--- MATERIAL TO PROCESS ---

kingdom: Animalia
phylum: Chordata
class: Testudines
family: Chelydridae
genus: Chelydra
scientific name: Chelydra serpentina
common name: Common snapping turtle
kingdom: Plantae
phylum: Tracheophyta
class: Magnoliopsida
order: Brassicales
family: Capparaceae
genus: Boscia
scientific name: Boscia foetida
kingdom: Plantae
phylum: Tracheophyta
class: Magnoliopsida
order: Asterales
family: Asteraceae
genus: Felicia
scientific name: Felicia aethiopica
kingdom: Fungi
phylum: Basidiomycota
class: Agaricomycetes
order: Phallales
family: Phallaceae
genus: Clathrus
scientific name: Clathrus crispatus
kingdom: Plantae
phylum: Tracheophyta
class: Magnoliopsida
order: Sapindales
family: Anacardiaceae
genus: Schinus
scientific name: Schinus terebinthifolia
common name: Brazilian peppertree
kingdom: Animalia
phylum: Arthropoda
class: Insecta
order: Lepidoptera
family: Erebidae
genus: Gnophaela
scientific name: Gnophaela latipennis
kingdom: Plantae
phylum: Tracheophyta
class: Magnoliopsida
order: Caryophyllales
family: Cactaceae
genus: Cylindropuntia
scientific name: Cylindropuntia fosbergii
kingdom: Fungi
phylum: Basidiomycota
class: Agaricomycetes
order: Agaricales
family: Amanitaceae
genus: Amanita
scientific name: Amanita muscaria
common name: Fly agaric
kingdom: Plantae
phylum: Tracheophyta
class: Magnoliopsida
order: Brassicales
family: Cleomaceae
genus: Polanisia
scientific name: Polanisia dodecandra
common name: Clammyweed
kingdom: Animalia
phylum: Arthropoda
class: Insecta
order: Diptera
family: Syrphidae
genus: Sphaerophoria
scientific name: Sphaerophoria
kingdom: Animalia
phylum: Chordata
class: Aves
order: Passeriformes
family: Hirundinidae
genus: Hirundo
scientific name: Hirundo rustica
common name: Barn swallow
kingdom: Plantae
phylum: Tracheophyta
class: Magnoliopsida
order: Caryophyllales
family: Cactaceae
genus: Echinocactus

---

OBJECTIVE>
Which lines in the records above contain the word "family"? Report each of those lines in full.

FINISHED EXERCISE>
family: Chelydridae
family: Capparaceae
family: Asteraceae
family: Phallaceae
family: Anacardiaceae
family: Erebidae
family: Cactaceae
family: Amanitaceae
family: Cleomaceae
family: Syrphidae
family: Hirundinidae
family: Cactaceae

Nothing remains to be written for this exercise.